FSM SUPREME COURT
TRIAL DIVISION (Pon.)
Cite as FSM v. Hadley ,
3 FSM Intrm. 281 (Pon. 1987)
FEDERATED STATES OF MICRONESIA,
Plaintiff,
v.
MARK (SOLUA) HADLEY,
Defendant.
CRIMINAL CASE NO. 1987-516
OPINION
Before Edward C. King
Chief Justice
FSM Supreme Court
December 29, 1987
APPEARANCES:
For the Plaintiff: Randy Boyer
State Attorney
Office of the State Attorney
Pohnpei, FSM 96941
For the
Defendant: Roberta Lindberg
Micronesian Legal Services
Corporations
Pohnpei, FSM 96941
* * * *
HEADNOTES
Criminal Law and
Procedure -_Aiding and Abetting
Criminal Law and
Procedure - Robbery
One who suggests to his drinking companions that they obtain additional liquor by taking a bottle from construction laborers in the area, and who then leads his companions in an effort to attack one of the workers, solicits more possibilities than just the taking of a bottle, and is guilty of aiding and abetting the robbery of a watch and money from another construction worker carried out by his companions while the original instigator is still pursuing the first laborer. FSM v. Hadley, 3 FSM Intrm. 281, 284 (Pon. 1987).
:::
§ **PROBLEMS TO SOLVE**:
• A. List every person named in the court opinion, including the judge, the defendant, and both attorneys.
• B. Reproduce all of the stored data records word for word, line by line.
The records have no connection to the court opinion.

[Stored data]
:::
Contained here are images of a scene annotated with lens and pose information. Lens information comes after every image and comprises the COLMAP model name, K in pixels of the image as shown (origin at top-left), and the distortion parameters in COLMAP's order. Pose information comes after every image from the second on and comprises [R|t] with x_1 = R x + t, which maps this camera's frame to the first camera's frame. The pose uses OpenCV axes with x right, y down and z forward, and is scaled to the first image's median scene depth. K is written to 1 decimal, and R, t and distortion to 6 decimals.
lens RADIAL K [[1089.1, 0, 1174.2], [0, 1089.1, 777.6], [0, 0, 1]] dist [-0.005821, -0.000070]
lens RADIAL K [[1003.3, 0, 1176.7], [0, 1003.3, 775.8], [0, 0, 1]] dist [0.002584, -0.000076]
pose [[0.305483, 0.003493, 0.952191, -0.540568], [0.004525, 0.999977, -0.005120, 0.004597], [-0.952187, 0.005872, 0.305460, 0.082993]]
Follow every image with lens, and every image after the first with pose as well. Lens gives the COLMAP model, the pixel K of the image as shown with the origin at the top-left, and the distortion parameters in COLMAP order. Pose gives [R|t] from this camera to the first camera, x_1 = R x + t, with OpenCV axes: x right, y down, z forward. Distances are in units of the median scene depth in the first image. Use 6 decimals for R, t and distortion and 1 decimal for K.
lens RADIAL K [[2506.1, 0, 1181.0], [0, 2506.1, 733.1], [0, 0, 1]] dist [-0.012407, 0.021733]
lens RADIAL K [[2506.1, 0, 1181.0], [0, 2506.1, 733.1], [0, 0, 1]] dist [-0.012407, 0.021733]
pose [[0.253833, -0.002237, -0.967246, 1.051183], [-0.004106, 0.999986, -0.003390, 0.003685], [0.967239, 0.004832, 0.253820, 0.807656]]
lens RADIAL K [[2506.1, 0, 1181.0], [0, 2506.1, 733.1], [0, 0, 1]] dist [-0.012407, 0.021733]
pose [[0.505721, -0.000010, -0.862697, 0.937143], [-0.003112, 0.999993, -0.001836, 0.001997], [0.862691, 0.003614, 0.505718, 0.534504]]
:::
§ **SOLUTIONS TO THE TASKS**:
• A. Mark (Solua) Hadley, Edward C. King, Randy Boyer, Roberta Lindberg

• B.
Contained here are images of a scene annotated with lens and pose information. Lens information comes after every image and comprises the COLMAP model name, K in pixels of the image as shown (origin at top-left), and the distortion parameters in COLMAP's order. Pose information comes after every image from the second on and comprises [R|t] with x_1 = R x + t, which maps this camera's frame to the first camera's frame. The pose uses OpenCV axes with x right, y down and z forward, and is scaled to the first image's median scene depth. K is written to 1 decimal, and R, t and distortion to 6 decimals.
lens RADIAL K [[1089.1, 0, 1174.2], [0, 1089.1, 777.6], [0, 0, 1]] dist [-0.005821, -0.000070]
lens RADIAL K [[1003.3, 0, 1176.7], [0, 1003.3, 775.8], [0, 0, 1]] dist [0.002584, -0.000076]
pose [[0.305483, 0.003493, 0.952191, -0.540568], [0.004525, 0.999977, -0.005120, 0.004597], [-0.952187, 0.005872, 0.305460, 0.082993]]
Follow every image with lens, and every image after the first with pose as well. Lens gives the COLMAP model, the pixel K of the image as shown with the origin at the top-left, and the distortion parameters in COLMAP order. Pose gives [R|t] from this camera to the first camera, x_1 = R x + t, with OpenCV axes: x right, y down, z forward. Distances are in units of the median scene depth in the first image. Use 6 decimals for R, t and distortion and 1 decimal for K.
lens RADIAL K [[2506.1, 0, 1181.0], [0, 2506.1, 733.1], [0, 0, 1]] dist [-0.012407, 0.021733]
lens RADIAL K [[2506.1, 0, 1181.0], [0, 2506.1, 733.1], [0, 0, 1]] dist [-0.012407, 0.021733]
pose [[0.253833, -0.002237, -0.967246, 1.051183], [-0.004106, 0.999986, -0.003390, 0.003685], [0.967239, 0.004832, 0.253820, 0.807656]]
lens RADIAL K [[2506.1, 0, 1181.0], [0, 2506.1, 733.1], [0, 0, 1]] dist [-0.012407, 0.021733]
pose [[0.505721, -0.000010, -0.862697, 0.937143], [-0.003112, 0.999993, -0.001836, 0.001997], [0.862691, 0.003614, 0.505718, 0.534504]]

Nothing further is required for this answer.